As catástrofes naturais são difíceis de evitar. Mas, mesmo assim, temos avançado na mitigação de seus danos. A Ciência se empenha em encontrar soluções até mesmo para ciclones e furacões, como mostra um satélite que será lançado no ano que vem, capaz de estudar o regime de ventos da estratosfera, observados desde meados do século passado e que, estranhamente, agora parecem ter mudado o curso.

Mas há um tipo de catástrofe que parece não ter solução, advinda das limitações do nosso cérebro primata, que se manifesta negativamente, em todo o seu vigor, no que Umberto Eco chamou de “imbecis”. Não falo de imbecis como eu, que tateio em dúvida, pela vida. Falo dos imbecis que têm certeza. Os fanáticos.

Não quero incluir aí os religiosos, pois eles se sustentam na fé e a fé é a eliminação da dúvida. Falo dos fanáticos, à esquerda e à direita do embate político, que acreditam que os fins justificam os meios, dispostos a adulterar os fatos, tendo como norte apenas as suas crenças, que pretendem racionais. Difícil calcular quantos seriam.

Uma pista surge a partir do que estou chamando de Constante LG. Isso surgiu depois de a candidata a prefeita de Porto Alegre, Luciana Genro, ter dito que na Coréia do Norte as pessoas estão tão contentes com o socialismo que votaram, em recente “eleição” realizada no país, 100%, pela continuidade do comandante Kim, da Dinastia Kim que governa a pobre população há três gerações, com mão de ferro.

Como é difícil alguém dizer uma imbecilidade que supere essa afirmação e a Luciana tem 17% da intenção de voto, pensei que, se somássemos esse percentual ao dos eleitores de Bolsonaro, o correspondente à LG à direita, teríamos o que denominei, em homenagem à musa inspiradora, de Constante LG, ou seja, a percentagem de imbecis em uma determinada sociedade, que, com a soma, seria algo em torno de 30%.

Sei que o método não é muito rigoroso, sob o ponto de vista científico, mas é um ponto de partida, que me parece bastante razoável, em seus fundamentos.

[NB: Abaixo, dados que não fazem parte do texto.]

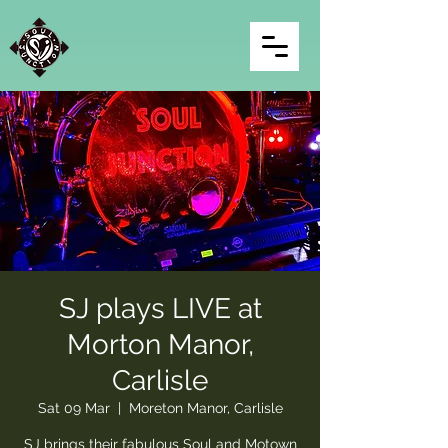
SJ plays LIVE at
Morton Manor,
Carlisle
Sat 09 Mar
  |  
Moreton Manor, Carlisle
SJ brings their fabulous Soul and Motown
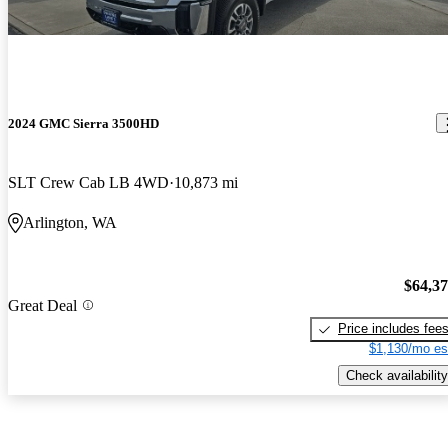
2024 GMC Sierra 3500HD
SLT Crew Cab LB 4WD
10,873 mi
Arlington, WA
$64,3
Great Deal
Price includes fee
$1,130/mo es
Check availability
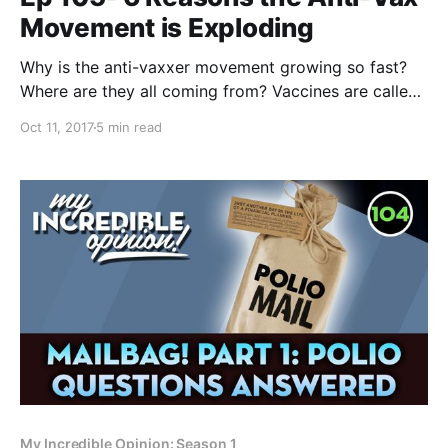
Movement is Exploding
Why is the anti-vaxxer movement growing so fast?
Where are they all coming from? Vaccines are called
one of the most if not THE most important medical
Oct 11, 2017
5 min read
invention in human history. So why are people going
to jail in an attempt to avoid giving them to their
children? I
My Incredible Opinion: Season 1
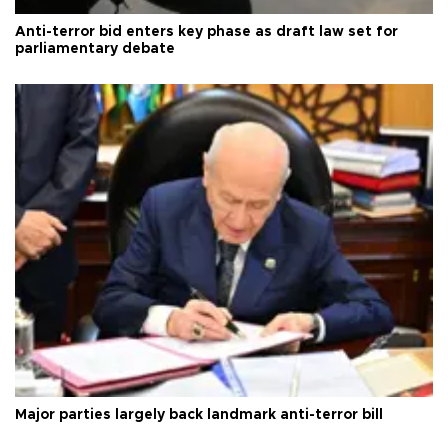
Anti-terror bid enters key phase as draft law set for
parliamentary debate
Major parties largely back landmark anti-terror bill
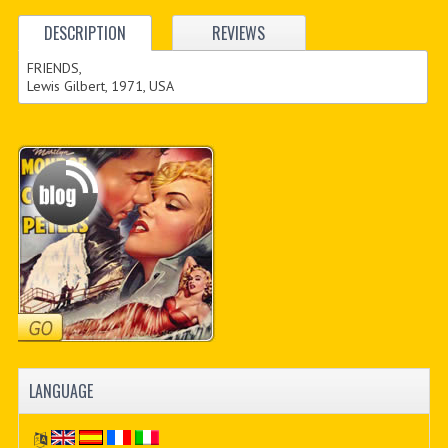
DESCRIPTION
REVIEWS
FRIENDS,
Lewis Gilbert, 1971, USA
LANGUAGE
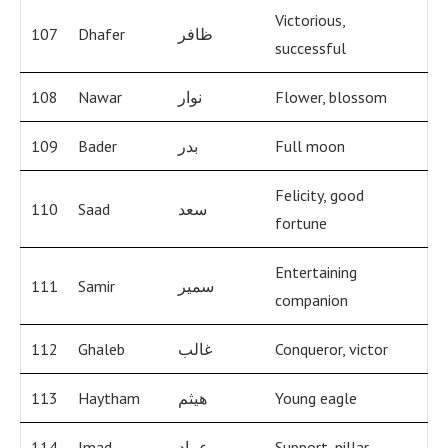
Victorious,
107
Dhafer
ظافر
successful
108
Nawar
نوار
Flower, blossom
109
Bader
بدر
Full moon
Felicity, good
110
Saad
سعد
fortune
Entertaining
111
Samir
سمير
companion
112
Ghaleb
غالب
Conqueror, victor
113
Haytham
هيثم
Young eagle
114
Imad
عماد
Support, pillar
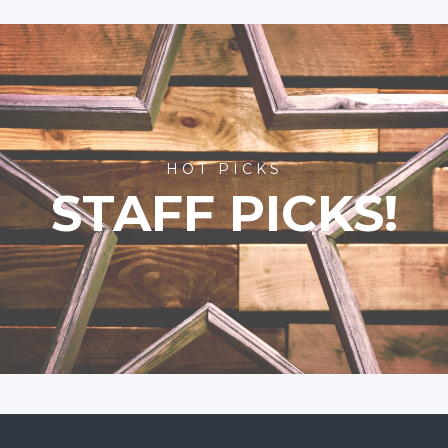
HOT PICKS
STAFF PICKS!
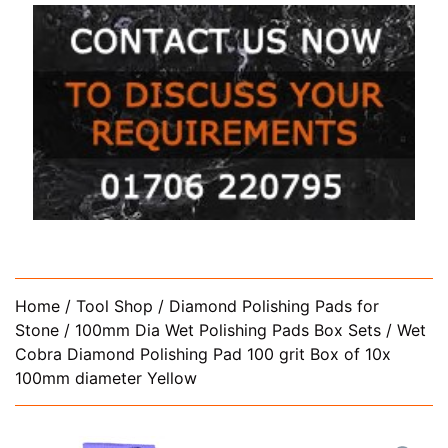
Home
/
Tool Shop
/
Diamond Polishing Pads for
Stone
/
100mm Dia Wet Polishing Pads Box Sets
/ Wet
Cobra Diamond Polishing Pad 100 grit Box of 10x
100mm diameter Yellow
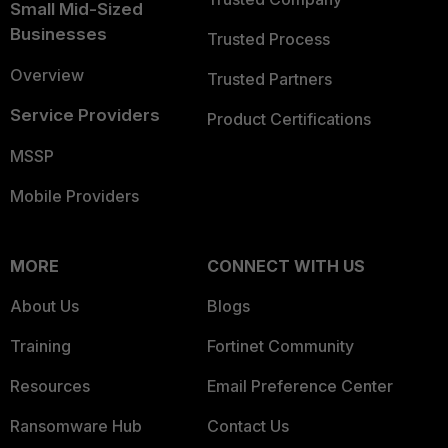
Small Mid-Sized
Businesses
Trusted Process
Overview
Trusted Partners
Service Providers
Product Certifications
MSSP
Mobile Providers
MORE
CONNECT WITH US
About Us
Blogs
Training
Fortinet Community
Resources
Email Preference Center
Ransomware Hub
Contact Us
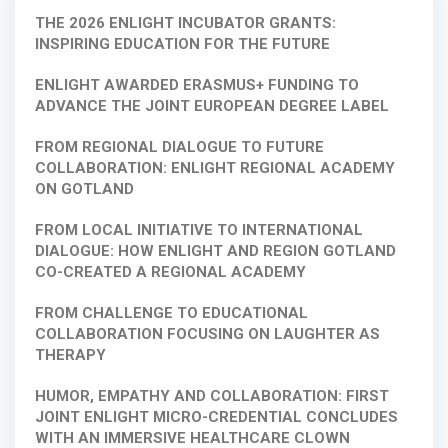
THE 2026 ENLIGHT INCUBATOR GRANTS:
INSPIRING EDUCATION FOR THE FUTURE
ENLIGHT AWARDED ERASMUS+ FUNDING TO
ADVANCE THE JOINT EUROPEAN DEGREE LABEL
FROM REGIONAL DIALOGUE TO FUTURE
COLLABORATION: ENLIGHT REGIONAL ACADEMY
ON GOTLAND
FROM LOCAL INITIATIVE TO INTERNATIONAL
DIALOGUE: HOW ENLIGHT AND REGION GOTLAND
CO-CREATED A REGIONAL ACADEMY
FROM CHALLENGE TO EDUCATIONAL
COLLABORATION FOCUSING ON LAUGHTER AS
THERAPY
HUMOR, EMPATHY AND COLLABORATION: FIRST
JOINT ENLIGHT MICRO-CREDENTIAL CONCLUDES
WITH AN IMMERSIVE HEALTHCARE CLOWN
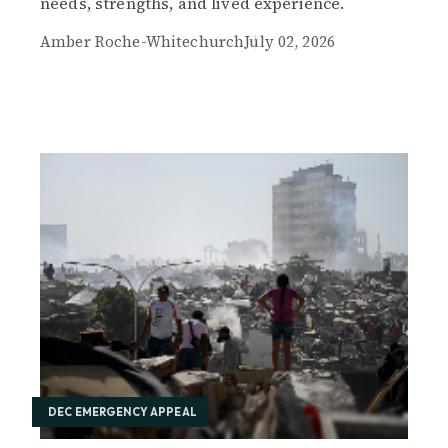
needs, strengths, and lived experience.
Amber Roche-Whitechurch
July 02, 2026
DEC EMERGENCY APPEAL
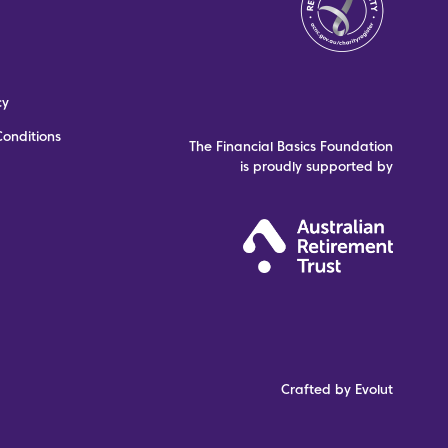
cy
onditions
The Financial Basics Foundation
is proudly supported by
Crafted by Evolut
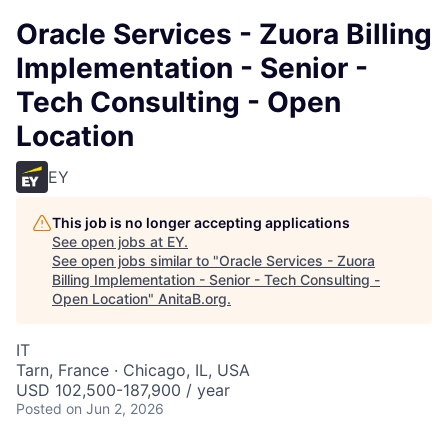
Oracle Services - Zuora Billing
Implementation - Senior -
Tech Consulting - Open
Location
EY
This job is no longer accepting applications
See open jobs at
EY
.
See open jobs similar to "
Oracle Services - Zuora
Billing Implementation - Senior - Tech Consulting -
Open Location
"
AnitaB.org
.
IT
Tarn, France · Chicago, IL, USA
USD 102,500-187,900 / year
Posted
on Jun 2, 2026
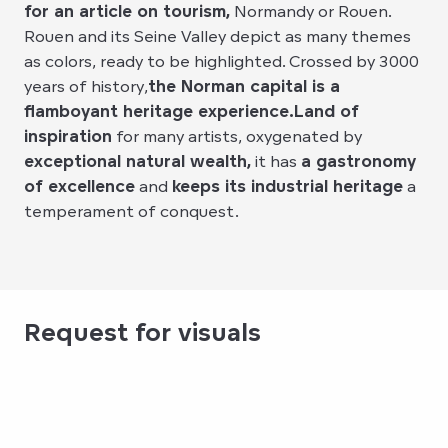
for an article on tourism,
Normandy or Rouen.
Rouen and its Seine Valley depict as many themes
as colors, ready to be highlighted. Crossed by 3000
years of history,
the Norman capital is a
flamboyant heritage experience.
Land of
inspiration
for many artists, oxygenated by
exceptional natural wealth,
it has
a gastronomy
of excellence
and
keeps its industrial heritage
a
temperament of conquest.
Request for visuals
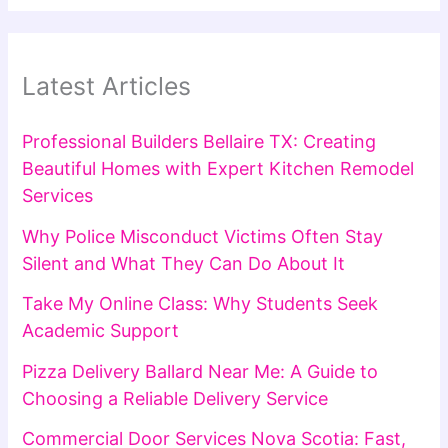
Latest Articles
Professional Builders Bellaire TX: Creating
Beautiful Homes with Expert Kitchen Remodel
Services
Why Police Misconduct Victims Often Stay
Silent and What They Can Do About It
Take My Online Class: Why Students Seek
Academic Support
Pizza Delivery Ballard Near Me: A Guide to
Choosing a Reliable Delivery Service
Commercial Door Services Nova Scotia: Fast,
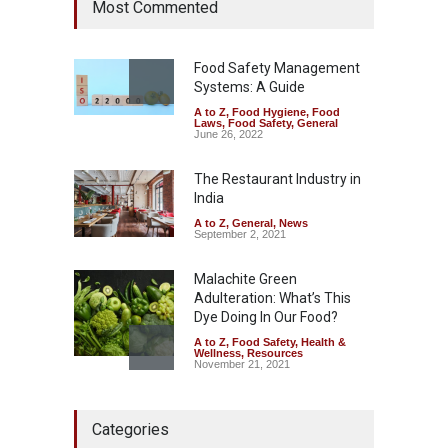
Most Commented
Coloured Papads Over
Excessive Artificial Colours
A to Z
,
Food Hygiene
,
Food
Safety
,
Health & Wellness
,
News
Food Safety Management
August 7, 2026
Systems: A Guide
A to Z
,
Food Hygiene
,
Food
Industrial-Grade Essence
Laws
,
Food Safety
,
General
Found in Rose Water,
June 26, 2022
Kozhikode Food Unit Shut
Down
The Restaurant Industry in
India
A to Z
,
Food Hygiene
,
Food
Safety
,
Health & Wellness
,
News
August 6, 2026
A to Z
,
General
,
News
September 2, 2021
Malachite Green
Adulteration: What’s This
Dye Doing In Our Food?
A to Z
,
Food Safety
,
Health &
Wellness
,
Resources
November 21, 2021
Maharashtra FDA Shuts 2 IIT
Categories
Bombay Canteens Over
FSSAI Licence Violations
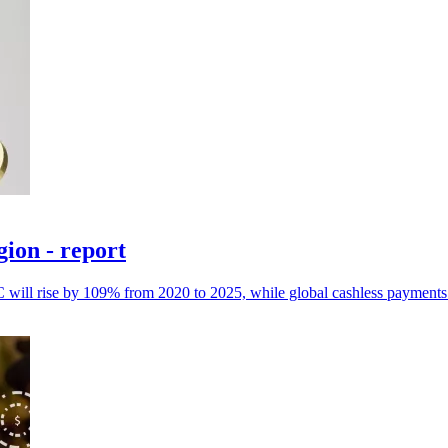
gion - report
 will rise by 109% from 2020 to 2025, while global cashless payments w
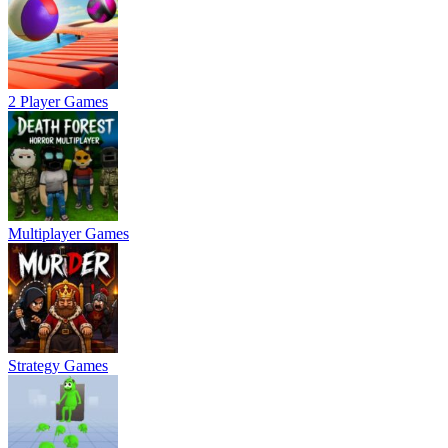
2 Player Games
Multiplayer Games
Strategy Games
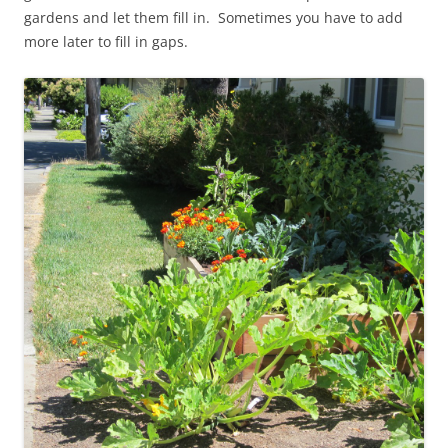
gardens and let them fill in. Sometimes you have to add
more later to fill in gaps.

Ainda mais se considerarmos a letalidade dessa minoria.

Sem dúvida o volume de sofrimento desnecessário que impuseram à humanidade deve superar, em muito, principalmente nos tempos mais recentes, as danosas catástrofes naturais. Sua letalidade vem do seu poder de influenciar o conjunto da sociedade, como aconteceu na Alemanha Nazista. Deveríamos empregar igual esforço que a Ciência dedica aos fenômenos atmosféricos na prevenção da propagação dessa verdadeira praga.

Acredito que o antídoto principal seria universalizar a importância da dúvida, ensinando que não se deve acreditar muito no que se acredita. Seja como for, algo precisa ser feito. Aliás, já deveria ter sido. Talvez até seja tarde demais. Em novembro teremos o resultado das eleições americanas. Não dá sequer para imaginar o que irá acontecer se o Trump for o vencedor.